*The input*:
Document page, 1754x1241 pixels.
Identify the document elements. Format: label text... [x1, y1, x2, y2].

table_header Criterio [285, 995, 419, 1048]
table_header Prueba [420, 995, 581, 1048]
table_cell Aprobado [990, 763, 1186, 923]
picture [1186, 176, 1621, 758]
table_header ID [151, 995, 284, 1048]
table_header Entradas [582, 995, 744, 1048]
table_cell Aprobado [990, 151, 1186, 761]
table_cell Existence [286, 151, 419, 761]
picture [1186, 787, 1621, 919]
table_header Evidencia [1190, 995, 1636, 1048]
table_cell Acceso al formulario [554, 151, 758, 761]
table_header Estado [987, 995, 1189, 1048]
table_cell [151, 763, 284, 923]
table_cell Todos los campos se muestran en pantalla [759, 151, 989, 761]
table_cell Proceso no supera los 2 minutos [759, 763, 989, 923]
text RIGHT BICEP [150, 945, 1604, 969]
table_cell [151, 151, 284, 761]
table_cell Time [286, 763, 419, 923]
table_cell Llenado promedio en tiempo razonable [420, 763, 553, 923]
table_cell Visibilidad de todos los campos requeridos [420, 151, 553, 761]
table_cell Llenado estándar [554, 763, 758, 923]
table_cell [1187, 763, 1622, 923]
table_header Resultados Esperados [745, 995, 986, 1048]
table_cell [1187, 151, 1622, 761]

*Prompt*: The required result is an identical copy of the records above.

*Answer space*:
Document page, 1754x1241 pixels.
Identify the document elements. Format: label text... [x1, y1, x2, y2].

table_header Criterio [285, 995, 419, 1048]
table_header Prueba [420, 995, 581, 1048]
table_cell Aprobado [990, 763, 1186, 923]
picture [1186, 176, 1621, 758]
table_header ID [151, 995, 284, 1048]
table_header Entradas [582, 995, 744, 1048]
table_cell Aprobado [990, 151, 1186, 761]
table_cell Existence [286, 151, 419, 761]
picture [1186, 787, 1621, 919]
table_header Evidencia [1190, 995, 1636, 1048]
table_cell Acceso al formulario [554, 151, 758, 761]
table_header Estado [987, 995, 1189, 1048]
table_cell [151, 763, 284, 923]
table_cell Todos los campos se muestran en pantalla [759, 151, 989, 761]
table_cell Proceso no supera los 2 minutos [759, 763, 989, 923]
text RIGHT BICEP [150, 945, 1604, 969]
table_cell [151, 151, 284, 761]
table_cell Time [286, 763, 419, 923]
table_cell Llenado promedio en tiempo razonable [420, 763, 553, 923]
table_cell Visibilidad de todos los campos requeridos [420, 151, 553, 761]
table_cell Llenado estándar [554, 763, 758, 923]
table_cell [1187, 763, 1622, 923]
table_header Resultados Esperados [745, 995, 986, 1048]
table_cell [1187, 151, 1622, 761]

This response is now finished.